In this section, we extensively reviewed recent electrochemical biosensors for the detection of viruses. Haji-Hashemi et al., for the first time, developed an electrochemical immunosensor for Fig mosaic virus (FMV) detection with CV, DPV and EIS [66]. In order to build the immunosensor, gold electrodes were dipped into a mixture of 11-mercapto undecanoic acid (MUA) and 3-mercapto propionic acid (MPA) solutions. The electrodes were interacted with EDC and NHS solutions to obtain NHS ester groups on the electrode surface. For FMV detection, antibody modified electrodes were treated with FMZ solutions of various concentrations. The experimental steps are shown in Fig. 11 . In DPV measurements, the peak current decreased with virus concentration, and LOD was determined as 0.03 nM. The proposed immunosensor exhibited high selectivity, good reproducibility, high sensitivity and low detection limit. Moreover, the results were in good agreement with RT-PCR method, which confirmed the validity of the proposed immunosensor for detection of fig mosaic disease in real samples.
Fig. 11

Schematic illustration for the development of electrochemical immunosensor for the detection of FMV. Reprinted from [66] with permission: Copyright © 2018 Elsevier B.V.

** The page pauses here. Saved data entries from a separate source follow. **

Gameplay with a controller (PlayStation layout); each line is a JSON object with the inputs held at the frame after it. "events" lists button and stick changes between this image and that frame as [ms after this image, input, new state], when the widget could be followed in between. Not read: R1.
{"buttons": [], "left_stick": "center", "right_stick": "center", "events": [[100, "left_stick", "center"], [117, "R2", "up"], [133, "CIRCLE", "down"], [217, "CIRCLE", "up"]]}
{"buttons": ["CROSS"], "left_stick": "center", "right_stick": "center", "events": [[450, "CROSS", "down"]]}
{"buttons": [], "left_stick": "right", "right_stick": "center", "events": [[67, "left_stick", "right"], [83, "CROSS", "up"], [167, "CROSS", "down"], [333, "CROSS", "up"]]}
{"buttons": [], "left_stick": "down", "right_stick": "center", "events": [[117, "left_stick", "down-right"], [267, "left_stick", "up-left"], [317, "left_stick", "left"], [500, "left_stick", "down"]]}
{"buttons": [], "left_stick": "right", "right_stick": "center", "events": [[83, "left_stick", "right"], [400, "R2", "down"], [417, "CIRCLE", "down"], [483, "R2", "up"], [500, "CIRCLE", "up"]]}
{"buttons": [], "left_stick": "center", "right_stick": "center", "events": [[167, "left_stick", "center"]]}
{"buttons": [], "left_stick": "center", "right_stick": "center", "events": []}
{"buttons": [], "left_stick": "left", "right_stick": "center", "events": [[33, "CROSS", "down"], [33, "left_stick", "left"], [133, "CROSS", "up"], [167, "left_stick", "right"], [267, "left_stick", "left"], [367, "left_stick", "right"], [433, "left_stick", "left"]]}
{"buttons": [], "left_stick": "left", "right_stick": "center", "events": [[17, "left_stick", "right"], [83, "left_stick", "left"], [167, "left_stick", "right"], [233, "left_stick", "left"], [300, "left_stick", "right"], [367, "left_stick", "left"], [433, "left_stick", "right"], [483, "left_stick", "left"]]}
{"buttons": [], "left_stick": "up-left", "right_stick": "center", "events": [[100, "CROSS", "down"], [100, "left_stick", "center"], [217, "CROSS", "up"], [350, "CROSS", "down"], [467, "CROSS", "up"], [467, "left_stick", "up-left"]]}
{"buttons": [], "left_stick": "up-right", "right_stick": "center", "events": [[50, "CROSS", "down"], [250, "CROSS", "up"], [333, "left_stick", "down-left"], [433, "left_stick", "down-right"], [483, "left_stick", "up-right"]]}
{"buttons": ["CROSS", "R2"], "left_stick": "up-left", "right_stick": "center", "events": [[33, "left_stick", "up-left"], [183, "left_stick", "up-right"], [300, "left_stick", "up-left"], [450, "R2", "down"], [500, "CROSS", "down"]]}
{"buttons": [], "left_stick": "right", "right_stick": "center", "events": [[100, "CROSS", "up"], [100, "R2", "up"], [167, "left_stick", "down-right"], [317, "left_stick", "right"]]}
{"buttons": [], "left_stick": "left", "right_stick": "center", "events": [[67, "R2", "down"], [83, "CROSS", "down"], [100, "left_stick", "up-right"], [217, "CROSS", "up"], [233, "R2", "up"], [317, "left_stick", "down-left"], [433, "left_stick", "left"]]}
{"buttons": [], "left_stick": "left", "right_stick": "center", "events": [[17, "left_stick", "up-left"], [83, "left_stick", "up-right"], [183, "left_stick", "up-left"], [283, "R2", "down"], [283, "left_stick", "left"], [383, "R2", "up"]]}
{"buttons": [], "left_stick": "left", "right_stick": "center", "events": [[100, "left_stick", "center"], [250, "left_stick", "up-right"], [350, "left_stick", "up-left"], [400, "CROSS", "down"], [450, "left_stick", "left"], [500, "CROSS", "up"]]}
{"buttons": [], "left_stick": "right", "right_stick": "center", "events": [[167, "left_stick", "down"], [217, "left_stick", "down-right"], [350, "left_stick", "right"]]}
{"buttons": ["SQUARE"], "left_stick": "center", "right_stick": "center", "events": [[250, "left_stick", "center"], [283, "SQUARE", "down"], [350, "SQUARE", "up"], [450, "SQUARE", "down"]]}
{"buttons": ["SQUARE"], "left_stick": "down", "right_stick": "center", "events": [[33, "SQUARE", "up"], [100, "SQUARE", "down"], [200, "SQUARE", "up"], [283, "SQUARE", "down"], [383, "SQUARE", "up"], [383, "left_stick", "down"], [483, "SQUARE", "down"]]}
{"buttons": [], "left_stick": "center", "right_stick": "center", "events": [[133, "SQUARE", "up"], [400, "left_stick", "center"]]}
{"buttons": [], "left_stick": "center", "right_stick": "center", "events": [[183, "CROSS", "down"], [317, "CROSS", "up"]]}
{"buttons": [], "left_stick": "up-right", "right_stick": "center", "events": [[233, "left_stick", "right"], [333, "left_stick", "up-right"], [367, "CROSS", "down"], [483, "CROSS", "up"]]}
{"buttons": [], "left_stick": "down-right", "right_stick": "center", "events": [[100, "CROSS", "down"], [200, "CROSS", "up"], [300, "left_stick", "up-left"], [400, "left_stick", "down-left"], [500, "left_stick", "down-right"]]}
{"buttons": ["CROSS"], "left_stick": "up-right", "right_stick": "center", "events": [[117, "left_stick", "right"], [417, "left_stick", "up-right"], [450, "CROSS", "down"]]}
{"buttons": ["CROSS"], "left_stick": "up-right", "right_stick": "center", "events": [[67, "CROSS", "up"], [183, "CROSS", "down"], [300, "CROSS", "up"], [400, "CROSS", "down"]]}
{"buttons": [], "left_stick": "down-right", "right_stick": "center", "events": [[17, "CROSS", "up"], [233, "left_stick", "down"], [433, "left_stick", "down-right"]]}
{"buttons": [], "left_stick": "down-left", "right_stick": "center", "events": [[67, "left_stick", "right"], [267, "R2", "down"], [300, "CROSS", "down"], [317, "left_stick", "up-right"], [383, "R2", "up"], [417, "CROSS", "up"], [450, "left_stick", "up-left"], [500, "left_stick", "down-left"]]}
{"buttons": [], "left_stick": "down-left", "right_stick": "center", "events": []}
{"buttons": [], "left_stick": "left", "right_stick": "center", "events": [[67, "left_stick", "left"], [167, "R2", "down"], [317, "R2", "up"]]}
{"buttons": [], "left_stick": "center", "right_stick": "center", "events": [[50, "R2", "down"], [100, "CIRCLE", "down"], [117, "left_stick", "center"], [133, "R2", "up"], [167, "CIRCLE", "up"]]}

Schematic illustration for the development of electrochemical immunosensor for the detection of FMV. Reprinted from [66] with permission: Copyright © 2018 Elsevier B.V. Fani et al. developed an electrochemical DNA biosensor for Human T-Lymphotropic Virus-1 (HTLV-1) detection with DPV [67]. Screen-printed carbon electrodes (SPCEs) were modified with reduced graphene oxide (rGO), polypyrrole, L-cystein, and AuNPs by electrodeposition with CV. For probe modification, the electrodes were immersed into DNA solution, and for hybridization with target DNA, probe-covered electrodes were dipped into a solution involving target DNA, anthraquinone-2-sulfonic acid sodium salt monohydrate (AQMS) and NaCl, where AQMC was used as redox-active label. For real sample analysis, peripheral blood mononuclear cell specimens were extracted and the acquired DNA was treated with NaOH, and incubated to denature DNA. The acquired ssDNA target was then applied to the probe modified electrodes. In DPV measurements, the peak current increased with target DNA concentrations, and LOD was found as 40 × 10−18 mol/L. Ilkhani et al., for the first time, developed an electrochemical DNA biosensor for Ebola virus detection with DPV [68]. First, thiolated single strand probe were immobilized onto gold screen-printed electrodes. The probe modified electrodes were treated with MCH solution to enhance stability of the probe on the electrode surface. For hybridization, the probe-modified electrodes were treated with biotinylated target DNA. After the hybridization, the modified electrodes were interacted with streptavidin-alkaline phosphatase. In DPV measurements, electrodes were treated with 4-aminophenyl phosphate solution by incubation, and reduction occurred. 4-aminophenol was obtained by the enzymatic reaction, its signals were analyzed in DPV measurements. The experimental steps are shown in Fig. 12 . In these measurements, the peak currents of 4-aminophenol increased with increasing target DNA concentrations. The system possesses an LOD as 4.7 nM.
Fig. 12

Scheme for the development of electrochemical DNA biosensor for the determination of Ebola virus. Reprinted from [68] with permission: Copyright © 2018 Elsevier B.V.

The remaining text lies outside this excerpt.